New Details Emerge about Feds’ Decision Not to Charge Jeffrey Epstein in 2016

New details emerged Friday about the feds’ decision not to pursue charges against Jeffrey Epstein in 2016 — when a number of lawyers warned he might still be abusing girls, according to New York Post.

Documents released in the sex-trafficking case against the late millionaire pedophile’s pal, Ghislaine Maxwell, on Friday show that lawyers for one of his accusers, Virginia Giuffre, told prosecutors at the time that the British socialite took sexually explicit photos of the younger woman regularly and even gave one to Epstein for his birthday — when Virginia was 16.

The discussion came during a February 2016 meeting between a New York assistant US attorney and a trio of lawyers representing Giuffre. At the time, Epstein had already pleaded guilty to state prostitution charges in Florida in 2007 but escaped related federal sex-trafficking charges through a controversial non-prosecution agreement.

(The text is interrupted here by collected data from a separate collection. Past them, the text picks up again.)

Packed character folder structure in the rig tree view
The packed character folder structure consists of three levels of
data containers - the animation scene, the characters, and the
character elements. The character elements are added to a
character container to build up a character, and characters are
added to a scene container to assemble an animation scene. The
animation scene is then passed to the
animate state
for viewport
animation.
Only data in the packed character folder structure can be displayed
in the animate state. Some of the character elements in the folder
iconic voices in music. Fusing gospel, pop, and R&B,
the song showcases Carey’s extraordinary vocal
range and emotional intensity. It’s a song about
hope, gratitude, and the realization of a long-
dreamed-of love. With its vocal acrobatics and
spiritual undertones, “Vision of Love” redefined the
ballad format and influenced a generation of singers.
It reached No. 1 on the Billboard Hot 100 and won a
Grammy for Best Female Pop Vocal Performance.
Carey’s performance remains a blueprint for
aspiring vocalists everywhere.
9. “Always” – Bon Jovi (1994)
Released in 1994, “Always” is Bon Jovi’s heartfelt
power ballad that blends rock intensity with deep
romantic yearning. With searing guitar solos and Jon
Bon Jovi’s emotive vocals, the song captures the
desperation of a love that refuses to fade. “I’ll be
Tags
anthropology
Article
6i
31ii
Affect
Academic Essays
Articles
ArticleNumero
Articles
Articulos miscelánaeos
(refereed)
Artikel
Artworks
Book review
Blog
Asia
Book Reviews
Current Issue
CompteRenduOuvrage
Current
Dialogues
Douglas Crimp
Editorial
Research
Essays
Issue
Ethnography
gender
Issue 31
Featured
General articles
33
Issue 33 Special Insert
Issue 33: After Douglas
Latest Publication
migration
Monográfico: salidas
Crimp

In the meeting, Giuffee’s lawyers detailed a range of accusations against Epstein and Maxwell, including the alleged underage nude birthday photo, according to notes taken by the prosecutor, which were included in the documents.

After the meeting — which was held in a Lower Manhattan federal building — the prosecutor, who is identified as “AK,” spoke to the head of the criminal division for the Southern District of New York about the possibility of pursuing charges against Epstein.

 “One thing that leaned in favor of taking action was that one of the lawyers … said that FBI agents in the Florida case were not happy with the result and how the case was resolved,” the prosecutor later recalled, according to the documents.

“That concerned AK because experienced FBI agents in this area usually, in AK’s experience, make collaborative decisions with the US [Attorney’s Office],” the documents state.

After speaking with the head of the criminal division, the prosecutor decided to call a higher-up in the FBI to ask him to ask the Florida agents if they felt “justice had not been served.” The FBI honcho did not respond — and the prosecutor, “took the radio silence to mean that the FBI agents in Florida did not express dissatisfaction,” according to the documents.

No investigation was launched in 2016 — and Epstein remained free until a series of damning articles alleging sex abuse in the Miami Herald again placed him on the feds’ radar. He was charged with sex trafficking in 2019 but later died by suicide in a lower Manhattan jail cell.

Maxwell was arrested for allegedly grooming and sex-trafficking underage girls for Epstein to abuse in the 1990s and early 2000s. She maintains her innocence. The documents unsealed Friday were included in legal briefs filed by federal authorities who argued against a number of Maxwell’s pre-trial motions in her Manhattan federal court criminal case.